Urfa 2 No’lu T Tipi kapalı Hapishanesi’nde hak gaspları ve psikolojik baskılar her geçen gün artıyor. En temel ihtiyaçlar karşılanmıyor. 2 No’lu T Tipi Kapalı Hapishanesi’nde bulunan kadın siyasi tutsaklar hapishane yönetimi tarafından uygulanan baskı ve hak gasplarını anlattılar
En temel insani ihtiyaç olan su ihtiyacının 1 haftayı aşkın süredir karşılanmadığını, gün içerisinde dört veya beş dakika, verilen suyun da kirli olduğunu belirten kadın tutsaklar; 10 kişilik koğuşta 28 yetişkin ve 3 çocuk ile kaldıklarını dile getirdi. İçlerinde 1 yaşında astım hastası bir bebeğin bulunduğu koğuşta kalabalığa rağmen koğuşun ve kişisel temizliğin karşılanabileceği miktarda su verilmiyor.
Gün boyu süren su kesintisi hakkında bilgi edinmek isteyen tutsaklara ise hiçbir bilgi verilmiyor.
Geçtiğimiz haftalarda kirli su yüzünden zehirli, kanamalı ishal vakalarının yaşandığını ve yeterli müdahalenin yapılmadığını aktaran tutsaklar; artık hiç su verilmediğinden muhtemelen bulaşıcı hastalıkların her an çocuk ve tüm koğuşta görülebileceğini, ayrıca koğuşlarda çeşitli hastalıkları olan tutsakların da bulunduğunu ve yazında su verilmemesinin büyük bir insan hakkı gaspı olduğuna vurgu yapıldı.
Tutsaklar su sıkıntısının yanı sıra ilaç sıkıntısının da yaşandığına dikkat çekerek, revire düzenli çıkarılmadıklarını, çıkarıldıkların da ise kota uygulandığını belirtti. Ayrıca daha önce olmayan bir uygulama olarak ilaç karşılığında kişilerin imzasının istendiğini, bu uygulamayı kabul etmedikleri için 1 aydır ilaç alamadıklarını aktardı.

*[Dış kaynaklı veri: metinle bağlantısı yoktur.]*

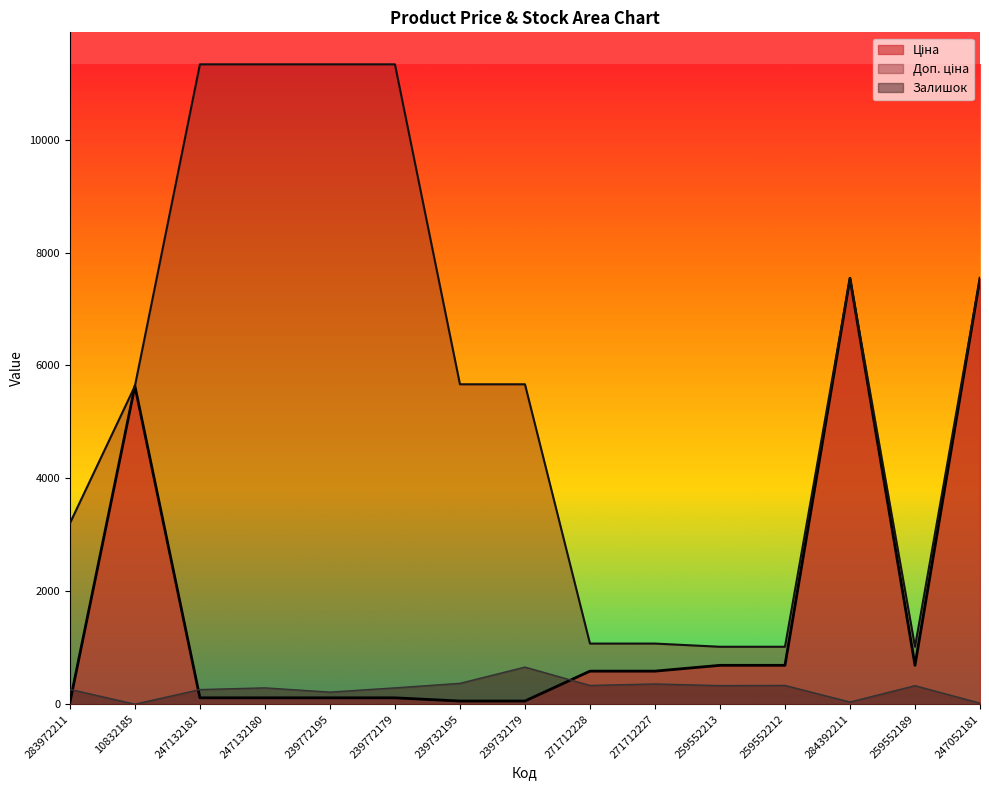

What is the total value across all series at 239732195?

6093.7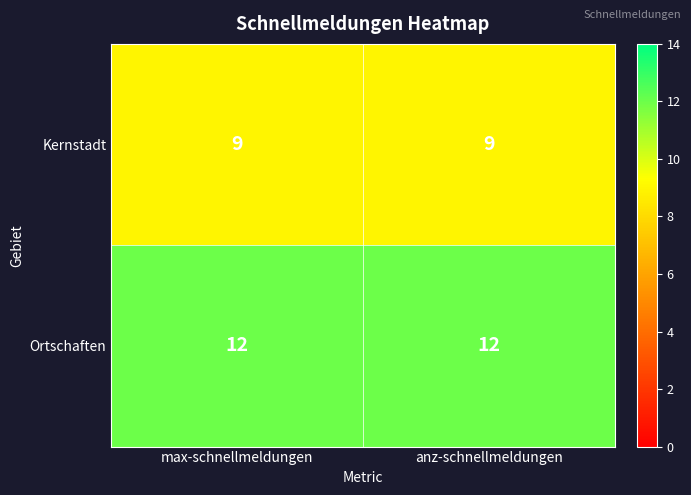

At how many categories does at least one series exceed 11?

2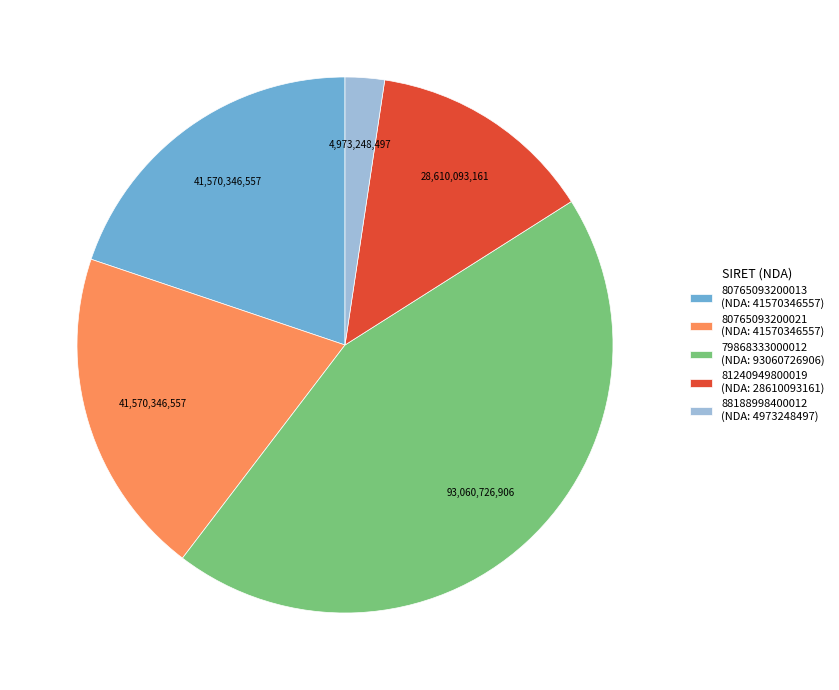

Is the sum of 79868333000012 (NDA: 93060726906) and 80765093200013 (NDA: 41570346557) greater than half?

Yes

Tutsaklara eski son kullanım tarihi geçmiş aşı kullanıldı
Düzenli ilaç kullananların ve çocukların bulunduğu koğuşta sularında verilmemesi sağlık sorunlarını boyutlandırıyor.
Geçtiğimiz günlerde hapishane yönetiminin devlet ödeneği olarak aşı alımı için verilen 15 milyar TL’yi aşı alımı için kullanılmadığını, eski ve tarihi geçmiş aşıların tutuklu ve hükümlülere kullandığı ortaya çıktı.
Bunun üzerine yönetim hapishane doktorunu hedef alarak tutsaklar tarafından şikâyet edilmesi için gardiyanlar aracılığıyla baskı uygulamaya başladı.
24 saat, havalandırma ve koğuş içerisinde bulunan kameralarla izleme yapıldığını aktaran tutsaklar bu uygulamanın özellikle kadın tutsaklar üzerinde işkence aracı olarak kullandıklarını dile getirdi.
Ayrıca geçtiğimiz günlerde haberleştirilen tutsaklara verilen cezaların uygulama biçimi de hak gasplarından bir tanesi.
Ceza infaz müdürü tarafından, keyfi ve ağırlık derecelerine göre işleme konularak ve ailelere yalan yanlış bilgilere verilerek tamamen hukuka aykırı biçimde tutsakların hakları gasp ediliyor.